To be done:
a – Reproduce the dating advice word for word, from "I've seen men" up to and including "ask her out?".
b – Answer these questions about the dating advice below, one per line:
(i) How many hours should the short and scarce dates last?
(ii) Which store is named as having shoes on sale?
(iii) How should a man be rewarded for treating you right?

Document section:
Don't b--ch, don't whine. Just sweetly show him that if he can't worship and your temple, there are others. Creole, you sound like a temptress, just refine your moves a little and it will work.
And no, never never never tell a man you don't want to talk to him anymore-unless he's stalking you. TR is not defensive, it's offensive. Just don't call him, don't return calls, bootcamp until he straightens up and flies right. Reward a man for treating you right by allowing him to take you to dinner.
It sounds like Satch thinks his pee is champaign, but those guys do fall in love and do get married. But, he's obviously used to getting away with murder. School him. Be light and breezy and hard to catch. And I repeat, halt the fooling around. And he will think that you are seeing someone else. Do not explain anything. When you do deign to see him, be light, breezy and busy. Don't hang with him all day or night. Short and scarce dates 3-5 hours. No deep, meaningful conversations. Be easy to be with and your sweet self. No lectures, no wistfulness, nothing. Sweet and scarce. Once a week dates if that.
I've seen men like this fall in love hard and get married when they are worked like this...sometimes to very plain women who just have sense.
How do I handle it if he does ask her out?
Smile, and say, "o.k., great, have fun! look, I have to run- I have a tennis class/salsa class/party/shoes are on sale at MACY'S, I'm going with Darci, to go see! mmwah! got to run!"
Never have a relationship talk or talk about your feelings of how hurt or humiliated you are, or he will think, "She's a drag. Got to get away from her. What a loserchick, I wonder what Cheri (your girlfreind) is doing right now? I wonder if she is sunbathing on her balcony...what is she wearing? I wonder if she has that cute little pink bikini on...I wonder if she has a date this Saturday night...I wonder if I could get her to go out with me (on and on and on)".

Source excerpt:
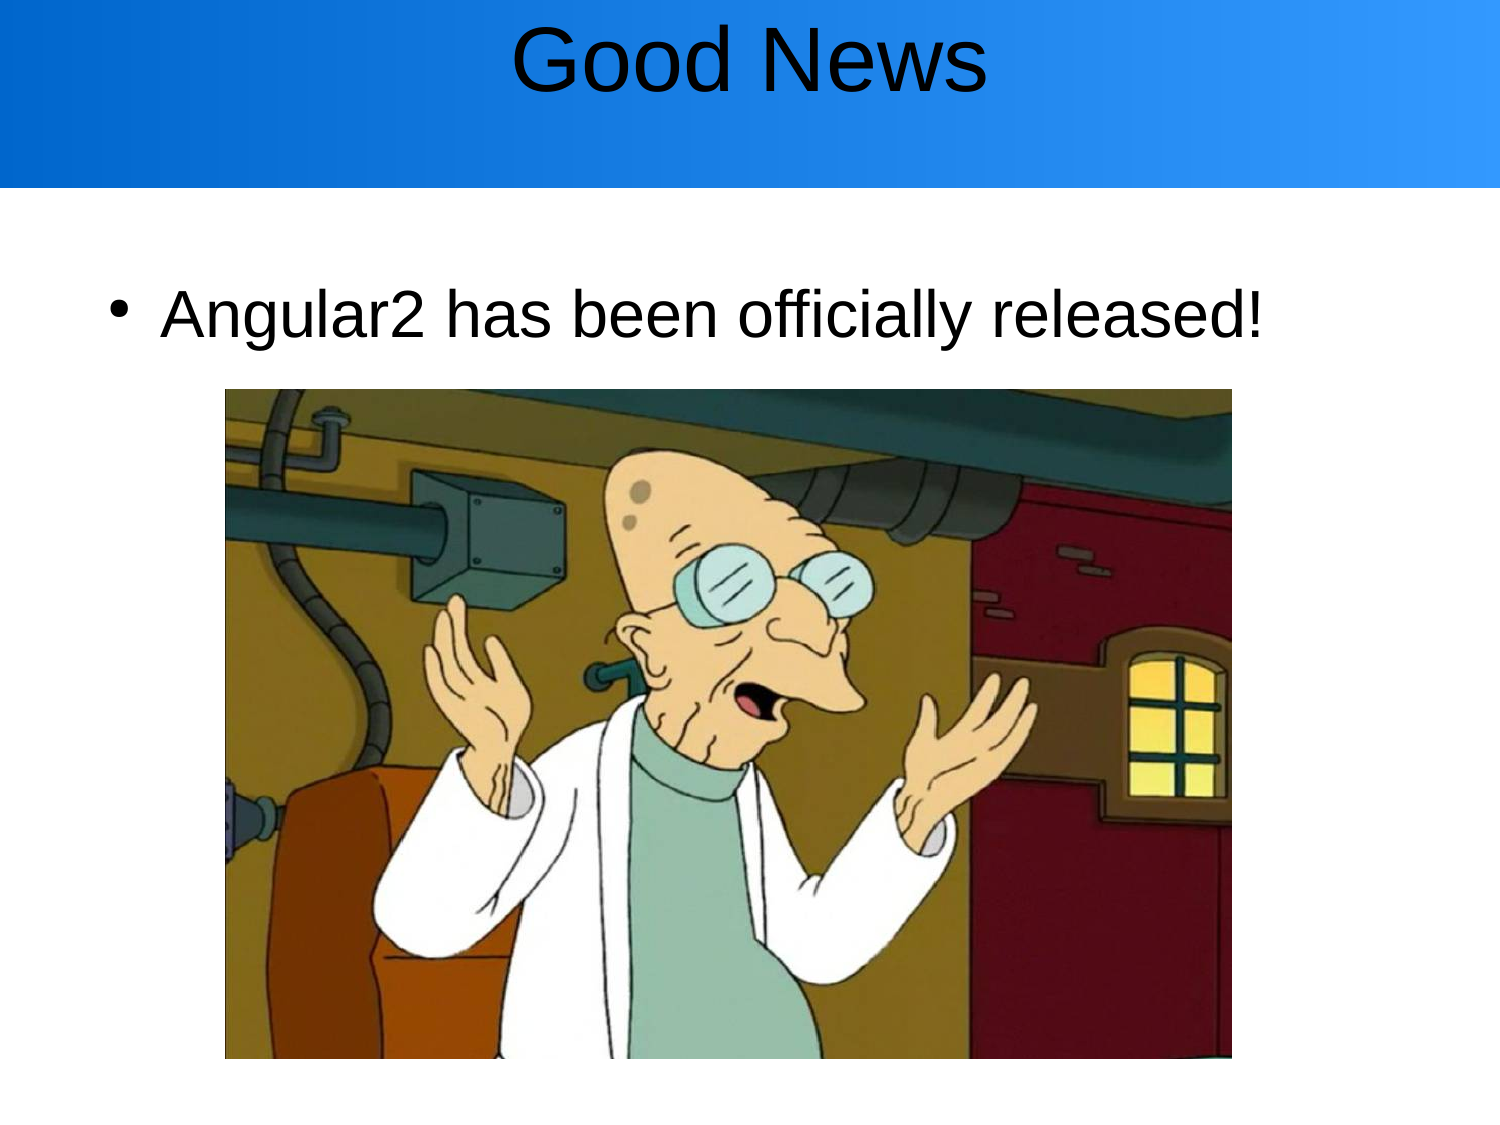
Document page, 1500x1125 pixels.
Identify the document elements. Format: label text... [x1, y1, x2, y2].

Answers for the exercise:
a –
I've seen men like this fall in love hard and get married when they are worked like this...sometimes to very plain women who just have sense.
How do I handle it if he does ask her out?

b –
(i) 3-5 hours
(ii) MACY'S
(iii) By allowing him to take you to dinner